ClearType for Squeak/Sub-pixel antialiasing

Tim Rowledge rowledge at interval.com
Wed Oct 6 18:45:33 UTC 1999


On Wed 06 Oct, Henrik Gedenryd wrote:
> The TrueType font rendering and antialiasing in Squeak is very cool. I 
> realized it would be quite easy to implement sub-pixel rendering, at least
> in a simple form.
Tres cool Henrik. Looks pretty good on my Apple LCD Studio Display...
> 
> If you haven't heard of it, sub-pixel rendering is when you manipulate the
> individual R, G and B cells of an LCD screen's pixels to achieve a 3x
> increase in horizontal antialiasing resolution, which makes especially text
> much sharper. In effect, you use the three cells of each pixel as
> independent pixels, and balance their colors so you don't notice that they
> are of different colors (like you don't notice that a white pixel is made of
> one red, one green, and one blue cell).
I don't think this is strictly true; or rather it's true but only part of the
story.
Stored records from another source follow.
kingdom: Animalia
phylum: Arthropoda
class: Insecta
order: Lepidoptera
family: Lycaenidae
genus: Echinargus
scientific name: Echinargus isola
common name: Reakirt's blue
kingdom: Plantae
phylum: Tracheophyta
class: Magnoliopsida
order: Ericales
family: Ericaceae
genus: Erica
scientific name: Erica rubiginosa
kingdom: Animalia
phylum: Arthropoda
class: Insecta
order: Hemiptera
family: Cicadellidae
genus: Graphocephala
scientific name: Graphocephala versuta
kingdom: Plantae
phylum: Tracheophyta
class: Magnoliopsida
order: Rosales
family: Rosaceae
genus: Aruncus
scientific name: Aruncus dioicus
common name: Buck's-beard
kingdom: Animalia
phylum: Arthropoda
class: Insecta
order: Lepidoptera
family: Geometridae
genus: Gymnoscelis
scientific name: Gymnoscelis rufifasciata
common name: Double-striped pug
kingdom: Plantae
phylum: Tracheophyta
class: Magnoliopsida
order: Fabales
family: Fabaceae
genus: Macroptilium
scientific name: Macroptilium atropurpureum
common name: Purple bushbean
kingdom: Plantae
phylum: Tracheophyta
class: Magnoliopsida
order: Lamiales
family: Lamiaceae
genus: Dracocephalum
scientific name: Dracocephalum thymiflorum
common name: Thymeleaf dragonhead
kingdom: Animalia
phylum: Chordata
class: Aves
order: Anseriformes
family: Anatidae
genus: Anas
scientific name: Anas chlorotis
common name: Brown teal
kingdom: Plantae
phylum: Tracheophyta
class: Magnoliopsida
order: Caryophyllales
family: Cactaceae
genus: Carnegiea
Sub-pixel anti-aliasing doesn't have anything particularly to do with
LCDs and can be done on any display with a reasonably wide range of
colours/shades available. For example, it has been used on Acorn RISC OS since
'89 for everything from 640 at 480 4bpp screens up to 1600 at 1200 32bpp.
You _can_ actually improve the vertical resolution in just the same way as the
horizontal, but as you said, the micro-manipulation that colour LCDs need
doesn't help vertically. On CRTs and LCDs you can still do 'regular' anti-
aliasing in both axes. You can do it quite well on decent printers as well.


tim
-- 
Useful random insult:- Has the mental agility of a soap dish.